Sainsbury’s Chief Executive Mike Coupe will take charge of the joint business. He is “100% confident” that stores won’t need to close following the merger. The CMA may have other ideas, given the large number of Asda stores very near to Sainsbury’s branches.
Parliament’s Business and Environment committees have already written a joint letter (May 3) to the competition watchdog expressing concerns over this very matter, as well as the impact the deal may have on the grocery supply chain.
Aside from potential store closures, there are also concerns that jobs could be lost when the new business streamlines its admin, warehousing and logistics operations. The two companies currently employ over 330,000 staff between them.
The GMB, the union representing Asda workers, warned of a looming “supermarket sweepstake”. General Secretary Tim Roache said: “Hundreds of thousands of workers stand to be affected, and all know such announcements tend to be followed by management speak like ‘rationalisation’ in the name of ‘efficiency’. What that usually means is job losses or cuts to pay, terms and conditions which would be wholly unacceptable.
“It is quite right to be asking now in whose interests this proposed merger is being tabled. Is it workers and customers or the shareholders and speculators not happy with the hundreds of millions they already make in a year?”

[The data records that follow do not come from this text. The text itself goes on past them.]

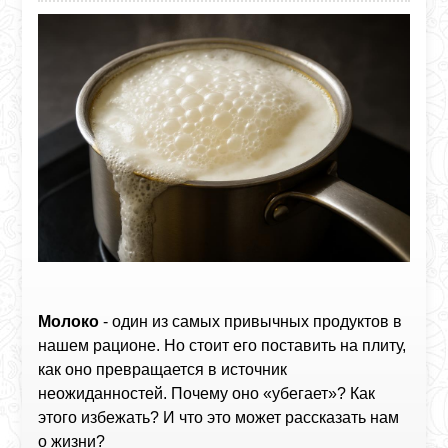
Молоко
- один из самых привычных продуктов в
нашем рационе. Но стоит его поставить на плиту,
как оно превращается в источник
неожиданностей. Почему оно «убегает»? Как
этого избежать? И что это может рассказать нам
о жизни?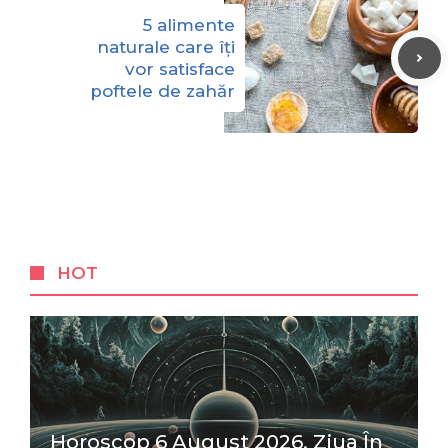
5 alimente
naturale care îți
vor satisface
poftele de zahăr
HOT
Horoscop 6 August 2026. Ziua În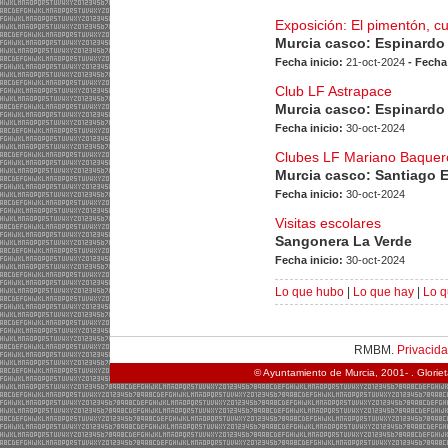
Exposición: El pimentón, c
Murcia casco: Espinardo
Fecha inicio:
21-oct-2024
- Fecha
Club LF Astrapace
Murcia casco: Espinardo
Fecha inicio:
30-oct-2024
Clubes LF Mariano Baquer
Murcia casco: Santiago 
Fecha inicio:
30-oct-2024
Visitas escolares
Sangonera La Verde
Fecha inicio:
30-oct-2024
Lo que hubo
|
Lo que hay
|
Lo q
RMBM.
Privacid
© Ayuntamiento de Murcia, 2001- . Glorie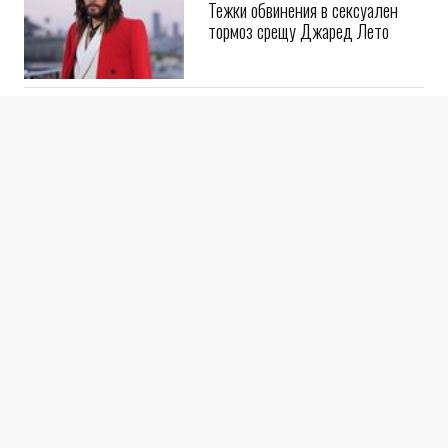
Тежки обвинения в сексуален
тормоз срещу Джаред Лето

Commenting on the deal, Mike Coupe, Chief Executive Officer of Sainsbury’s, said: “This is a transformational opportunity to create a new force in UK retail, which will be more competitive and give customers more of what they want now and in the future. It will create a business that is more dynamic, more adaptable, more resilient and an even bigger contributor to the UK economy.
“Having worked at Asda before Sainsbury’s, I understand the culture and the businesses well and believe they are the best possible fit. This creates a great deal for customers, colleagues, suppliers and shareholders and I am excited about the opportunities ahead and what we can achieve together.”
Catherine Shuttleworth, CEO at shopper & retail marketing agency Savvy, commented: “The potential of Sainsbury’s and Asda joining forces creates a new dimension for the UK grocery market. Whilst it’s unclear what form this merger may ultimately take it was always necessary to consolidate to survive. Could this be the catalyst for Amazon to make a real move?”